I thought of a friend who reads a chapter of Proverbs every day of the month. With thirty-one chapters, he finds it a good spiritual discipline. It occurred to me that I could do much the same thing with intercession. While I continue to pray for the unique needs of the people named on my prayer list, every day I could earnestly offer a general prayer for a different specific need.

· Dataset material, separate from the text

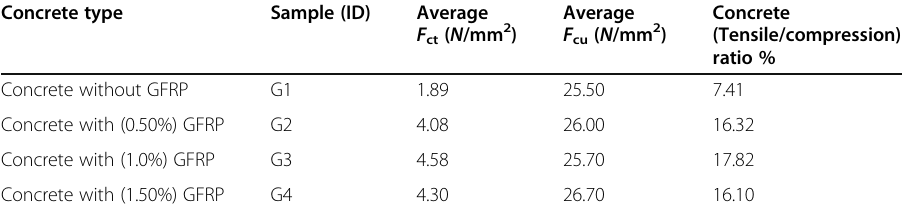
Table 8 The difference between compressive strength and tensile splitting strength due to short glass fiber in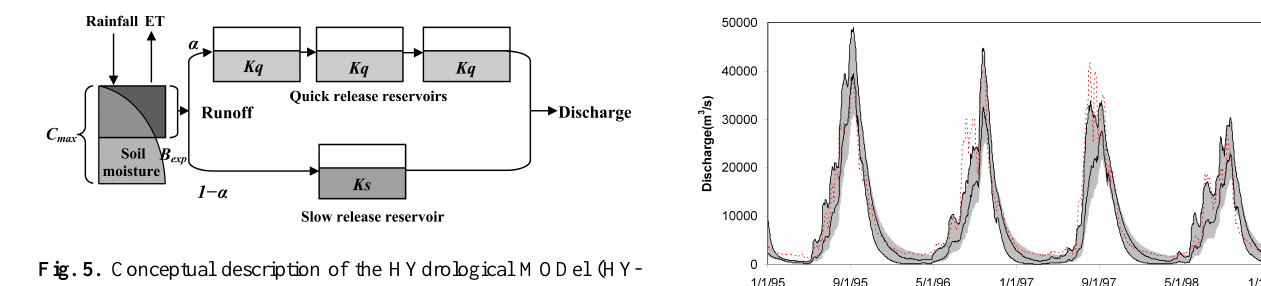
Fig. 5. Conceptual description of the HYdrological MODel (HY- MOD).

It wouldn’t be hard to come up with a list of thirty-one intercessory topics, one for each day of the month. Off the top of my head I came up with the following: (1) government officials and their staff; (2) judges, juries and courts; (3) members of all branches of the military; (4) military families, veterans and wounded warriors; (5) law enforcement officers; (6) those who mourn or are in despair; (7) pastors and lay ministers; (8) churches, their members, and the expansion of God’s Kingdom; (9) missionaries and those who serve in developing nations; (10) the brutalized, oppressed, and persecuted; (11) the disabled and those with special needs; (12) businesses, bosses, and the nation’s economy; (13) our labor force and the conditions in which they work; (14) refugees and relief workers; (15) physicians, health care workers, and caregivers; (16) the destitute, those in financial difficulties, and the unemployed; (17) the environment, those who work to protect it, and the conservation of resources; (18) prisoners, their families and guards; (19) the ill, hospitalized, terminally ill, and their families; (20) students, teachers, school administrators, and school curriculum; (21) those damaged souls filled with anger, hate, violence, intolerance and prejudice; (22) the homeless and marginalized in our society; (23) the lonely, depressed and mentally ill; (24) those struggling with addictions; (25) the media and all who influence public opinion; (26) the family unit; (27) children; (28) charitable organizations, their supporters and volunteers; (29) fire fighters and EMTs; (30) Israel and other nations, both ally and enemy; and (31) peace within our borders and among all nations. That’s just my list and I’m sure it will be revised as the months progress. I’ve written that list in my prayer request book and plan on tackling a different concern each day of the month. I’ll be offering thanks and, depending on for whom I’m praying, plead for things like healing, wisdom, strength, skill, justice, truth, courage, compassion, comfort, safety, or protection. Adding one more prayer each day is feasible and lifting the concerns of others to God, even people I don’t know, is more than an obligation; it is an honor and a privilege.